Passando ai soggetti che operano nell’ambito delle valute virtuali, si deve rilevare che per exchanger si intende il soggetto che gestisce le piattaforme exchange, intendendosi per exchange la piattaforma tecnologica che permette di scambiare questo prodotto finanziario, la cui funzione, quindi, è quella di poter permettere di effettuare l’acquisto e la vendita delle criptovalute e di realizzare un profitto: con la IV e la V Direttiva UE Antiriciclaggio, recepite rispettivamente con il D.Lgs. n. 90 del 2017 e con il D.Lgs. n. 125 del 2019, sono stati previsti specifici obblighi nei confronti dell’exchanger (cambiavalute di bitcoin et similia, definiti come ogni persona fisica o giuridica che fornisce a terzi, a titolo professionale, anche online, servizi funzionali all’utilizzo, allo scambio, alla conservazione di valuta virtuale e alla loro conversione da, ovvero in, valute aventi corso legale o in rappresentazioni digitali di valore, ivi comprese quelle convertibili in altre valute virtuali nonchè i servizi di emissione, offerta, trasferimento e compensazione e ogni altro servizio funzionale all’acquisizione, alla negoziazione o all’intermediazione nello scambio delle medesime valute, D.Lgs. n. 231 del 2007art. 1, comma 2, lett. ff) e del wallet provider (gestori di portafogli virtuali, definiti come ogni persona fisica o giuridica che fornisce, a terzi, a titolo professionale, anche online, servizi di salvaguardia di chiavi crittografiche private per conto dei propri clienti, al fine di detenere, memorizzare e trasferire valute virtuali, art. 1, comma 2, lett. ff bis), entrambi inseriti nella categoria “altri operatori non finanziari”.

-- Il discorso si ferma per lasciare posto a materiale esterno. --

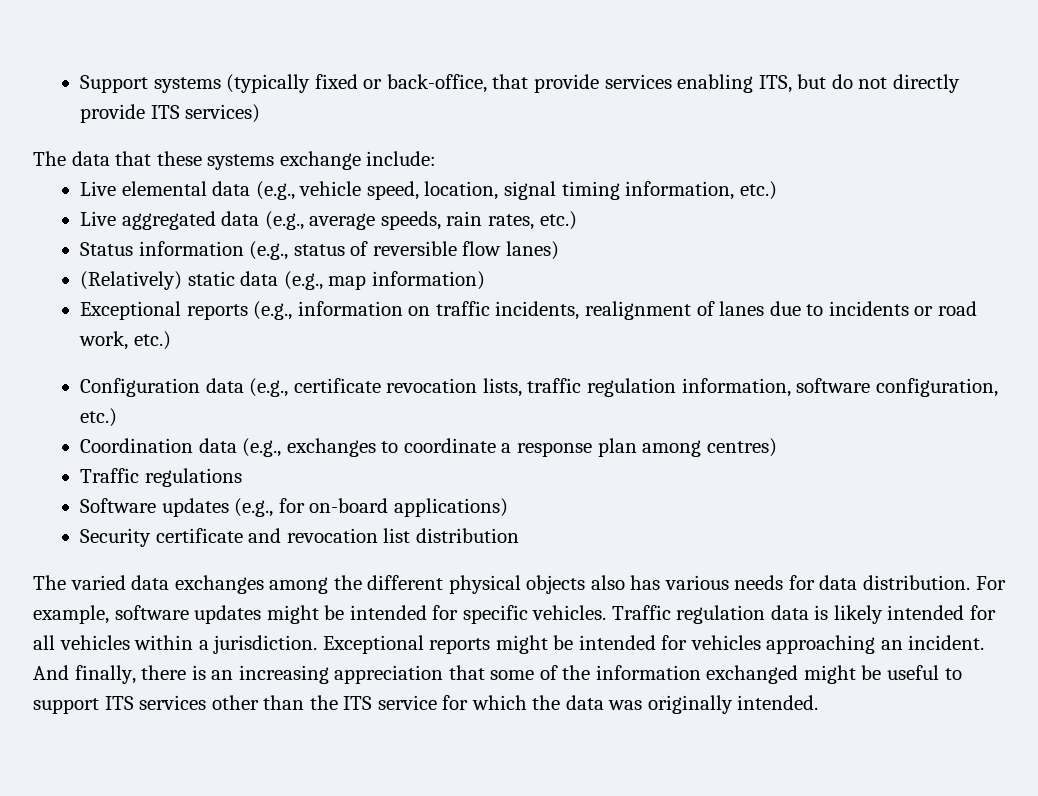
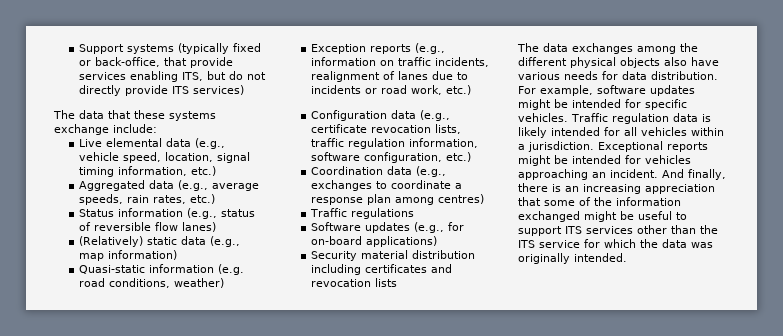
[80,211,216,230] Live aggregated -> [78,180,145,191] Aggregated
[80,301,182,320] Exceptional -> [78,264,244,275] [78,278,224,288] [310,44,366,54] Quasi-static information (e.g. road conditions, weather) // Exception
[155,528,519,543] [33,575,126,590] certificate and revocation list distribution // The varied -> [360,250,475,259] [310,264,452,275] [310,278,397,287] [517,43,539,52] material distribution including certificates and revocation lists // The
[630,575,661,590] has -> [691,57,719,66] have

Ciò premesso, questa Corte ha precisato (Sez. 2, Sentenza n. 26807 del 17/09/2020, De Rosa, Rv. 279590 – 01) che ove la vendita di bitcoin venga reclamizzata come una vera e propria proposta di investimento, si ha una attività soggetta agli adempimenti di cui agli artt. 91 e seguenti TUF (“La CONSOB esercita i poteri previsti dalla presente parte avendo riguardo alla tutela degli investitori nonchè all’efficienza e alla trasparenza del mercato del controllo societario e del mercato dei capitali”), la cui omissione integra la sussistenza del reato di cui all’art. 166 comma 1 lett.c) TUF, (che punisce chiunque offre fuori sede, ovvero promuove o colloca mediante tecniche di comunicazione a distanza, prodotti finanziari o strumenti finanziari o servizi o attività di investimento); pertanto, allo stato, può ritenersi il bitcoin un prodotto finanziario qualora acquistato con finalità d’investimento: la valuta virtuale, quando assume la funzione, e cioè la causa concreta, di strumento d’investimento e, quindi, di prodotto finanziario, va disciplinato con le norme in tema di intermediazione finanziaria (art. 94 ss. T.U.F.), le quali garantiscono attraverso una disciplina unitaria di diritto speciale la tutela dell’investimento.